Арина напрягла слух, ей и в самом деле померещилось, будто кто-то далеко-далеко плачет. От этого плача сердце её совсем зашлось, а в голове словно туман растёкся.
— Вижу, не жаль тебе своего кровного детища. Узнает он, что ты его, несчастного, не пожалела, навек проклянёт. Потом почнешь волосья на голове рвать, да поздно будет. Прощай! — Монашка сделала вид, будто уходит.
— Постой, не уходи… Не могу с мыслями собраться, в голове словно туман, всё перепуталось.
— Да ты успокойся, Аринушка, — ласково обняла её Аглая, — ты только добавь это зелье в еду, кою Елена приемлет. И тотчас же твой Ивашка возвратится. Заживёте с ним лучше прежнего.
— Так ведь еду-то, прежде чем Елене подать, раза два пробуют!
— Ну и пущай себе пробуют. Если мало его съесть, человек и не почует ничего. Да и не сразу оно действует, все подумают, что государыня скончалась по болести, а не от зелья. Не сумлевайся, голубушка!
— Чует моё сердце — не сносить мне головы. Да лишь бы Ивашечку от лютой смерти спасти. Давай зелье!

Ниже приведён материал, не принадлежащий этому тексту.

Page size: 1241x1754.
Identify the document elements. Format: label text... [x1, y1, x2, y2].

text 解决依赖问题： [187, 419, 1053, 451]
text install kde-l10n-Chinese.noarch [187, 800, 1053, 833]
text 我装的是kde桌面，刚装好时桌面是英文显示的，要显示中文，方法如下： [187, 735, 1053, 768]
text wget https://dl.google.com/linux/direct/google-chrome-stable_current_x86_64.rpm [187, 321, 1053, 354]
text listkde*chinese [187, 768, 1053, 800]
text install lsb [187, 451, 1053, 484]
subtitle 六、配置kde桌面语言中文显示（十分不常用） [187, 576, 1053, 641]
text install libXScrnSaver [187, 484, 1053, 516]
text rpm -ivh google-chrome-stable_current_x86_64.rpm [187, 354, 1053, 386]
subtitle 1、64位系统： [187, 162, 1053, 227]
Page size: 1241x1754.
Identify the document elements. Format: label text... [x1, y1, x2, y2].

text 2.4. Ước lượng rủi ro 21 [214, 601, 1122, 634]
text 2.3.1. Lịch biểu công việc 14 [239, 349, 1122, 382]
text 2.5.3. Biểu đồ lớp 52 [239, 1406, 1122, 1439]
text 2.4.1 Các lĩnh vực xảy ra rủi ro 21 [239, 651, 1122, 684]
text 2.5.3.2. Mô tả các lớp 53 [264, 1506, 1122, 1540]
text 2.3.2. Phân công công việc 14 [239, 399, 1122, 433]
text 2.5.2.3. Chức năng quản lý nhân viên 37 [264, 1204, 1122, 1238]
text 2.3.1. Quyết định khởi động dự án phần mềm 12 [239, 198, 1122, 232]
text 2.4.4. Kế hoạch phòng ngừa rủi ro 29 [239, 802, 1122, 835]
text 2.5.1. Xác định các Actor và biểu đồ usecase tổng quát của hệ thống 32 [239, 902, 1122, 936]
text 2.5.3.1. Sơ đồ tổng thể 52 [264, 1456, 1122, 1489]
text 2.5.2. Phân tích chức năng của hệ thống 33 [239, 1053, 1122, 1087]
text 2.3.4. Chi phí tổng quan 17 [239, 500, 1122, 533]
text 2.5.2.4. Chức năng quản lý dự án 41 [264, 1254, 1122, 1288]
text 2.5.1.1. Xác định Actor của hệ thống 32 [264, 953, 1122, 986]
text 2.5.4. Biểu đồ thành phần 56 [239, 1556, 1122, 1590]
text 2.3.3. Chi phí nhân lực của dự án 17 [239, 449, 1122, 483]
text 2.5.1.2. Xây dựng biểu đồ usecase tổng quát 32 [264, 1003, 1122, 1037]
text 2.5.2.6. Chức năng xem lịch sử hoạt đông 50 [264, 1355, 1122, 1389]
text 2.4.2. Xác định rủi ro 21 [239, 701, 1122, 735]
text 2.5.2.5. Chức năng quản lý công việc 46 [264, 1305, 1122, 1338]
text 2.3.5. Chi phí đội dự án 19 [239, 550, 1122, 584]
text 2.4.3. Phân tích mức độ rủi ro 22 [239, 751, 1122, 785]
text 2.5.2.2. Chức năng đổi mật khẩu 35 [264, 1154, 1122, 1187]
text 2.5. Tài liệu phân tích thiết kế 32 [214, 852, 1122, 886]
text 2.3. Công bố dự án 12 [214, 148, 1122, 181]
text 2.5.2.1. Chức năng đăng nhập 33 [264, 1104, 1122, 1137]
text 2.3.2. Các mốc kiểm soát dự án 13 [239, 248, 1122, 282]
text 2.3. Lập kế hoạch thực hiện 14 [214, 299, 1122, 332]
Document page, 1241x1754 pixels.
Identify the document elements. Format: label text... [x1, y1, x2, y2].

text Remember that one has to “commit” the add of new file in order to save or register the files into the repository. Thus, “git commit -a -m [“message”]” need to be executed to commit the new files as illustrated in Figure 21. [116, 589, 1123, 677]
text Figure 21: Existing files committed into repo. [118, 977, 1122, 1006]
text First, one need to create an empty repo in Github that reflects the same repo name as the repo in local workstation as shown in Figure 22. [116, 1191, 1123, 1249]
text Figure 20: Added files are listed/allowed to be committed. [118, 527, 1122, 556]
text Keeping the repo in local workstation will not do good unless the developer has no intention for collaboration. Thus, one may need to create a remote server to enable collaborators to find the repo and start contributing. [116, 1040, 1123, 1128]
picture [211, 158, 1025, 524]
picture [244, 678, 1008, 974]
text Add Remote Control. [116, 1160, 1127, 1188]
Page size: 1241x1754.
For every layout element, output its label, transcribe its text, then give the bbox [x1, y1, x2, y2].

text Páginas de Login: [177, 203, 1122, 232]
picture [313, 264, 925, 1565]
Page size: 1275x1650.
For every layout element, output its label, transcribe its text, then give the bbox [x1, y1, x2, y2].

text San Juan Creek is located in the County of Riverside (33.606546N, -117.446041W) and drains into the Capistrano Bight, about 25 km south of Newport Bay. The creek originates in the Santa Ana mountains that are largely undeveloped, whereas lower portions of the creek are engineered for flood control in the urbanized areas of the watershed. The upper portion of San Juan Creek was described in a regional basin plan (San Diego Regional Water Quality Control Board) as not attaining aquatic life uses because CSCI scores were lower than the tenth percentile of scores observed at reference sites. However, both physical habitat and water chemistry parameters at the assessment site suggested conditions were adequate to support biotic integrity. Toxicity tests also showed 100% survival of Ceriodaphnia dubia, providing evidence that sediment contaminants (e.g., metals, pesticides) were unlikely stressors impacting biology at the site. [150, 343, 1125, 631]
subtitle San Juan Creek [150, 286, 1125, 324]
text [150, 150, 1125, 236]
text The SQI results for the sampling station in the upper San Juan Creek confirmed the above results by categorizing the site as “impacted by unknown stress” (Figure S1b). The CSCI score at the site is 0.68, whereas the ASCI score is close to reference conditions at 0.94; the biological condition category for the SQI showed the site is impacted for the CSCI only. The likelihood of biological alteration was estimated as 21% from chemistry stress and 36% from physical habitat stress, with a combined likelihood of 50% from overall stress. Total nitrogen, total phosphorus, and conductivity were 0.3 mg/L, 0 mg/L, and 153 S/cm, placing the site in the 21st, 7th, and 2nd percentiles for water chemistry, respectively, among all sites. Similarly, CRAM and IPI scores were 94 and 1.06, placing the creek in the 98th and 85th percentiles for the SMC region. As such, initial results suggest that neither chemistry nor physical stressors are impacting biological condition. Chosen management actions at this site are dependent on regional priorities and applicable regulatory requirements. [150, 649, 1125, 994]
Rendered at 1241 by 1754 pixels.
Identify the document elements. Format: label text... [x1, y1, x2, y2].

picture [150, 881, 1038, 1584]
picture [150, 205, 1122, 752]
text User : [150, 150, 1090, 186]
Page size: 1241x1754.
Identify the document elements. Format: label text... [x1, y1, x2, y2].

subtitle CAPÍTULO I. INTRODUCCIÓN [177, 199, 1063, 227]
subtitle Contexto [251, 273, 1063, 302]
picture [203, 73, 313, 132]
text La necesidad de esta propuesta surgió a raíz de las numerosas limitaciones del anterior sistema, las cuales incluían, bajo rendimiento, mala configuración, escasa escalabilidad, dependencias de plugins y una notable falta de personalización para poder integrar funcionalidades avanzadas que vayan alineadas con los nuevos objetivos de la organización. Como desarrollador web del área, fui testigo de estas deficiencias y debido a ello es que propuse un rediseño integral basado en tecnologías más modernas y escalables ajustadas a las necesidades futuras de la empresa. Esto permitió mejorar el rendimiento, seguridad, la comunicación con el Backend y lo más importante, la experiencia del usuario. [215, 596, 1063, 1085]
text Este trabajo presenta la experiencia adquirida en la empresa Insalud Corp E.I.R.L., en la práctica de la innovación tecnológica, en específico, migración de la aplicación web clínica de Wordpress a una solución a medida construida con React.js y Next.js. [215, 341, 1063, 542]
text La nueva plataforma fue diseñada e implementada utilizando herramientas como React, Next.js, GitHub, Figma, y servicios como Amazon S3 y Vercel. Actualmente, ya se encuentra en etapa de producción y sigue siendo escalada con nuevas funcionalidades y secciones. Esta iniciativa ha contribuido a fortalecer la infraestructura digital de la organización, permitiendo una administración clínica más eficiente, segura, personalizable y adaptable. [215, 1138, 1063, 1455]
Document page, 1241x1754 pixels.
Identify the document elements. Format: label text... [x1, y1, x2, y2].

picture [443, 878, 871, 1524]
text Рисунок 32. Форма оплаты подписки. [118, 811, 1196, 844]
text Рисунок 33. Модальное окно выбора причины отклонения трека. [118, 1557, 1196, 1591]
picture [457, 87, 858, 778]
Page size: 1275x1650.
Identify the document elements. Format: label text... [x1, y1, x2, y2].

— Я виновата пред тобой, Иван! Последние дни тоска гнетёт меня и все о смерти думается. К чему бы это? А когда смерть рядом, все почему-то иным представляется. Раньше я мыслила: не будет Андрея Ивановича — и смуте конец, наступит мир и согласие в государстве. А вышло по-твоему. Вчера еду в возке по Лубянке, а народ увидел меня и давай кричать всякую непотребщину, впору хоть уши затыкать. Раньше-то совсем не то было, с почтением люди относились ко мне, с любовью. Едучи в возке, каких страстей не повидала я! И откуда только явились на свет Божий эти ужасные старицы, безносые, безрукие, безногие старцы, калики перехожие, юродивые? Как вороны на падаль, так и они слетаются со всех сторон. Ох душно, душно мне, Ваня! И все стращают людей немыслимыми бедами. А тут на днях слух разнёсся, будто в церкви на Ваганькове, которую Василий Иванович собственноручно закладывал, Богородица горькими слезами плакала. Ездила я в ту церковь, но ничего такого не видела. А люди в толпе при мне крест целовали на том, что Богородица плакала… То в жар меня бросает, то в холод. Потрогай мою руку — как лёд она. Обними меня, Ваня, покрепче, как раньше бывало, может, тогда я согреюсь… Вот так, хорошо.
— Что лекарь Феофил о твоей болести сказывал?
— Лихорадка, молвил, у меня. А мне мнится, иная у меня болезнь, от которой спасения нет.
— Мнительна ты стала, Еленушка. Минует болесть твоя.
— И сны какие-то страшные являются. На днях привиделся вдруг покойный Андрей Иванович: вошёл в опочивальню и встал у оконца, освещённый луной. Глаза закрыты, в лице ни кровинки, а на теле — ржавые пятна от оков. Их ведь, сказывали мне, перед погребением в Архангельском соборе пришлось долго оттирать… А то лежу до утра не сомкнувши глаз, жизнь свою вспоминаю. Вчера вот о свадьбе с Василием Ивановичем думалось. Повенчались мы с ним, а сына все нет и нет. Между тем четыре года миновало. Много мы ездили тогда по монастырям: и в Переяславль, и в Ростов, и в Ярославль, и в Вологду, и на Белоозеро. Пешком ходила в святые обители, раздавала богатые поминки, со слезами молилась о чадородии. И вот, наконец, юродивый по имени Дементиан сказал мне, что буду я матерью Тита Широкого Ума. И вправду вскоре понесла я и в день апостола Тита родила Ваню… Коли случится что со мной, так ты, голубчик, о нём позаботься, заместо отца родного стань. Он ведь Василия Ивановича почти не помнит, а тебя любит всем сердцем, так и рвётся к тебе. На Юрия надежда какая? Болезный он, не быть ему государем. Так ты и его побереги.